Corp Fin has issued two new CDIs related to the voluntary submission of Notices of Exempt Solicitation under Exchange Act Rule 14a-6(g). That rule requires any person who engages in an exempt solicitation pursuant to Exchange Act Rule 14a-2(b)(1) (i.e., without soliciting a proxy) and beneficially owns over $5 million of the class of securities subject to the solicitation to furnish or mail to the SEC a Notice of Exempt Solicitation. Rule 14a-103 requires the soliciting party to attach the written soliciting materials required to be submitted pursuant to Rule 14a-6(g)(1). Recently, some shareholders (think John Chevedden) have begun to submit these Notices voluntarily in what appears to be a way to publicly to express their views on proposals.
As noted in thecorporatecounsel.net blog, in March of this year, Chevedden filed his first voluntary Notice in connection with a proposal from AES Corporation. You may recall that Chevedden had submitted a shareholder proposal to AES that sought to reduce the threshold required for shareholders to call a special meeting from 25% to 10%. AES sought no-action relief permitting exclusion of the proposal because it directly conflicted with a management proposal to be submitted at the same meeting to ratify the company’s existing special meeting provisions, which included the 25% threshold. The staff permitted AES to exclude the Chevedden proposal on the basis of Rule 14a-8(i)(9), which allows a shareholder proposal to be excluded if it directly conflicts with a management proposal to be submitted for a vote at the same shareholders meeting. (See this PubCo post.) In his voluntary Notice, Chevedden argued that the grant of relief by Corp Fin allowed the company to game the system by “belatedly cook[ing] up this ratification proposal after the shareholder proposal was submitted,” and urged shareholders to vote against the management proposal. The staff position in AES also led the Council of Institutional Investors to send a letter to Corp Fin raising objections to the staff’s treatment in that instance. (See this PubCo post and this PubCo post.)
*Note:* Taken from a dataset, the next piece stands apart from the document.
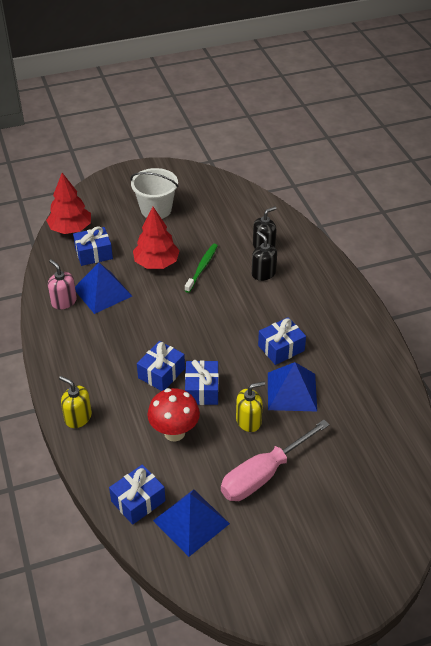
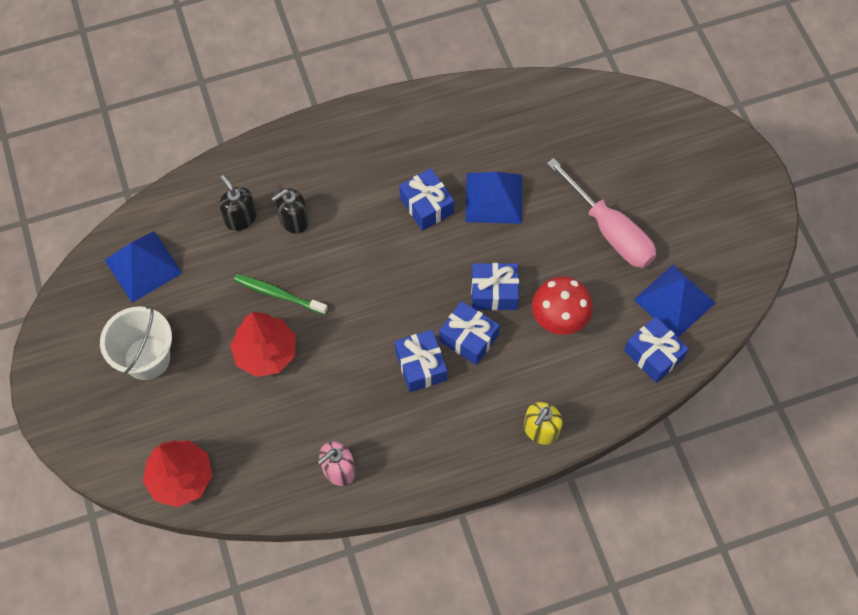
camera: 90 degrees left, 20 degrees up
blue gift [73,226,113,266] -> blue gift moved to [395,330,447,392]
blue pyramid [75,263,132,314] -> blue pyramid moved to [105,231,182,303]
yellow soap dispenser [236,381,265,432] -> none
In Question 126.06, the staff advises that, even if a soliciting party is not subject to Rule 14a-6(g)(1), because, for example, the party does not beneficially own more than $5 million of the class of subject securities, it is permitted to submit a Notice of Exempt Solicitation. The staff “will not object to a voluntary submission of such a notice, provided that the written soliciting material is submitted under the cover of Notice of Exempt Solicitation as described in C&DI 126.07 and such cover notice clearly states that the notice is being provided on a voluntary basis. Doing so will make it clear to investors the nature of the submission and that it is being made on behalf of a soliciting party who does not beneficially own more than $5 million of the class of subject securities.”
In Question 126.07, the staff explains that, under Rule 14a-6(g)(1), the Notice is required to contain the information specified in Rule 14a-103, including the name and address of the person relying on the exemption in Rule 14a-2(b)(1), and that the written soliciting material be attached to the Notice. The CDI advises that the written soliciting material is not allowed to appear in the Notice before the information specified in Rule 14a-103 is presented. That’s because “Rule 14a-103 is designed to be a ‘cover’ to which previously disseminated written soliciting material is ‘attached.’” Accordingly, all of the information required by Rule 14a-103 must be presented in the Notice submitted on EDGAR “before any written soliciting materials (including any logo or other graphics used by the soliciting party) are presented. To the extent that the notice itself is being used as a means of solicitation, the failure to present the Rule 14a-103 information in this manner may, depending upon the particular facts and circumstances, be misleading within the meaning of Exchange Act Rule 14a-9.